This story is being republished under a special NJ News Commons content-sharing agreement related to COVID-19 coverage. Link to story: newjerseyglobe.com/governor/jon-shure-on-his-former-boss-jim-florio/
In 1990, it was up to Gov. Jim Florio to tell the people the state’s finances were a house of cards and that painful steps had to be taken.
What a four years that turned out to be.
New Jersey got a sneak preview of many things to come.
In Hands Across New Jersey, we saw the Tea Party before there was a Tea Party.

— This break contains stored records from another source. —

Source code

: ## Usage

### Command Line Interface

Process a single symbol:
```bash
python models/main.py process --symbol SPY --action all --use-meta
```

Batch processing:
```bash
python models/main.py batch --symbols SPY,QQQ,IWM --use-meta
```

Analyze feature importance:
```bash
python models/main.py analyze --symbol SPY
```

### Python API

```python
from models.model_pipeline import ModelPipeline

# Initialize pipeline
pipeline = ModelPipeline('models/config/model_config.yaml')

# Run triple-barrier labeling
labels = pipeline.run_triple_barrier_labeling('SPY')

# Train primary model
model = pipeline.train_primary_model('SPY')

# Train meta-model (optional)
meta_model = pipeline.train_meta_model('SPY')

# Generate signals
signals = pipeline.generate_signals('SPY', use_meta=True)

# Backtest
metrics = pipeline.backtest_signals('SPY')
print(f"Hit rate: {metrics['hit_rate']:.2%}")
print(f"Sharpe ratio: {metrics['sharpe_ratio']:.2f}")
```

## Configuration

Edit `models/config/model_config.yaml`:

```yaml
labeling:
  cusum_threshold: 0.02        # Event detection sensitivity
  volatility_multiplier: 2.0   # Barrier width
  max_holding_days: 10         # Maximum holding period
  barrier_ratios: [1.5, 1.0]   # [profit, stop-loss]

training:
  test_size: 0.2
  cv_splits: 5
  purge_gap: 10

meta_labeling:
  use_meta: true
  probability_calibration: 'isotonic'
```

The below-the-radar work of the NRA propped up that “grassroots movement” because Jim Florio had the guts to ban assault weapons before there was a national ban. Indeed, the national assault weapon ban would come and go, but New Jersey’s stands.
We experienced “fake news” when it was just called news.
And the rise of incendiary talk radio.
And, going back to his first campaign for governor in 1981—which I covered for The Record—Jim Florio was the target of race-based voter suppression efforts that are all too familiar today.
Some people today are too young to remember the Ballot Security Task Force—a Roger Stone production—with off-duty police officers wearing armbands and signs in polling places warning that fraudulent voting is a crime.
In what turned out to be the closest gubernatorial election in New Jersey history, the suppression only had to intimidate 1,797 voters among the more than 2 million who cast ballots.
I’m thinking it did.
And, of course, it was selective. As I heard candidate Florio eloquently tell a meeting of Black ministers in Elizabeth 8 years later:
“They did it in Newark, not Short Hills.
In Trenton, not Princeton.
They did it in Camden, not Cherry Hill.”
I got chills when I heard him say it then, and I just got chills repeating it now.
As Governor, Florio sweated the details and more than held his own with the policymakers.
I remember after a briefing on the proposed state budget—a deep, deep dive—a longtime Treasury staffer came up to me and said, “no governor ever came to these meetings before.”
Gov. Florio’s sometimes steely exterior belied the personality of someone who treated people with respect that don’t find in every politician.
And he didn’t stand on ceremony.
One time, my assistant, a holdover from the Kean administration, buzzed me and said, “There’s a ‘Jim’ on the line—would that be the governor?”
Or the time our home phone rang around 9 one night—my wife, Janice answered, and put her hand over the mouthpiece, saying, “It’s Jim and he sounds mad.”
Guardedly, I said, “hello,” only to hear, “I’m not mad.”
I wish I could hear that voice again.
And I am thankful that Jim Florio gave me the opportunity to work for a governor who had the courage and willingness to take on tough fights for the simple reason that that’s what he believed he was elected to do.
Jon Shure was communications director for Gov. Florio’s term in office, 1990-1994.